Here is the behavior I have observed:
- A WorkflowJob is created using Job DSL with concurrentBuilds false.
- The job starts running.
- Another build of the WorkflowJob is scheduled (due to an SCM commit) but remains in the queue, blocked on the first build.
- A Job DSL job runs again and updates the above WorkflowJob's job definition.
- At this point, what should be impossible happens: the second build starts running concurrently with the first build (even though concurrentBuilds is false in the DSL!). I can clearly see both running in the Jenkins classic UI.
- The first build fails with the java.io.FileNotFoundException mentioned above (program.dat (No such file or directory)).
Here is some background information. When Job DSL creates a pipeline job with concurrentBuilds false, it emits the following XML in the flow definition:
<concurrentBuild>false</concurrentBuild>
Now, note that this field is deprecated in WorkflowJob:
/** @deprecated replaced by {@link DisableConcurrentBuildsJobProperty} */
private @CheckForNull Boolean concurrentBuild;
In fact, the getter and setter in WorkflowJob use this deprecated field just to set a DisableConcurrentBuildsJobProperty property on the job:
@Exported
@Override public boolean isConcurrentBuild() {
return getProperty(DisableConcurrentBuildsJobProperty.class) == null;
}
[...]
public void setConcurrentBuild(boolean b) throws IOException {
concurrentBuild = null;
boolean propertyExists = getProperty(DisableConcurrentBuildsJobProperty.class) != null;
// If the property exists, concurrent builds are disabled. So if the argument here is true and the
// property exists, we need to remove the property, while if the argument is false and the property
// does not exist, we need to add the property. Yay for flipping boolean values around!
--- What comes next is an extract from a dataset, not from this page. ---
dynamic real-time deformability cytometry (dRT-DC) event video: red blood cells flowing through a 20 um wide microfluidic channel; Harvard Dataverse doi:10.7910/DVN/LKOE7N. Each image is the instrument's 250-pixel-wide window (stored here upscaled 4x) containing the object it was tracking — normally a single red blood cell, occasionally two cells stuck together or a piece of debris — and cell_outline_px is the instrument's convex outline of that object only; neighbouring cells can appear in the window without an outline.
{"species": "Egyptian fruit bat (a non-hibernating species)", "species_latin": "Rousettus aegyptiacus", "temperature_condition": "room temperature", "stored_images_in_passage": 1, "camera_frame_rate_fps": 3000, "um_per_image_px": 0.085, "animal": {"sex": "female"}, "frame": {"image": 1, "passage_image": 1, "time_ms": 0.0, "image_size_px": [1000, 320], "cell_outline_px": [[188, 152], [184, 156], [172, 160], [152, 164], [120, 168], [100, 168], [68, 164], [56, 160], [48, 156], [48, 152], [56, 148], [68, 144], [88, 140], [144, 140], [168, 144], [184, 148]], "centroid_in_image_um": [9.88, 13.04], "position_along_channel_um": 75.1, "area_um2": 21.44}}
if (propertyExists == b) {
BulkChange bc = new BulkChange(this);
try {
removeProperty(DisableConcurrentBuildsJobProperty.class);
if (!b) {
addProperty(new DisableConcurrentBuildsJobProperty());
}
bc.commit();
} finally {
bc.abort();
}
}
}
The deserialization from XML takes place in WorkflowJob#onLoad:
@Override public void onLoad(ItemGroup<? extends Item> parent, String name) throws IOException {
super.onLoad(parent, name);
if (buildMixIn == null) {
buildMixIn = createBuildMixIn();
}
buildMixIn.onLoad(parent, name);
if (triggers != null && !triggers.isEmpty()) {
setTriggers(triggers.toList());
}
if (concurrentBuild != null) {
setConcurrentBuild(concurrentBuild);
}
We know that Job DSL is writing out the XML with <concurrentBuild>false</concurrentBuild>. So when the job is deserialized, the deprecated field concurrentBuild must be set to false. The onLoad method checks this field, sees that it is not null, and calls WorkflowJob#setConcurrentBuild(false). This changes the value of the field from false to null and adds the DisableConcurrentBuildsJobProperty property to the job in a bulk change. My theory is that while this is taking place, another caller concurrently invokes WorkflowJob#isConcurrentBuild. Since the DisableConcurrentBuildsJobProperty is not yet set on the job, this method returns true. Hence the scheduler starts running this job concurrently, erroneously. Then later on, we reach a pathological state in Pipeline and the java.io.FileNotFoundException is thrown. Next, I will try to prove my theory. I'll post updates in this bug, but I welcome any suggestions. |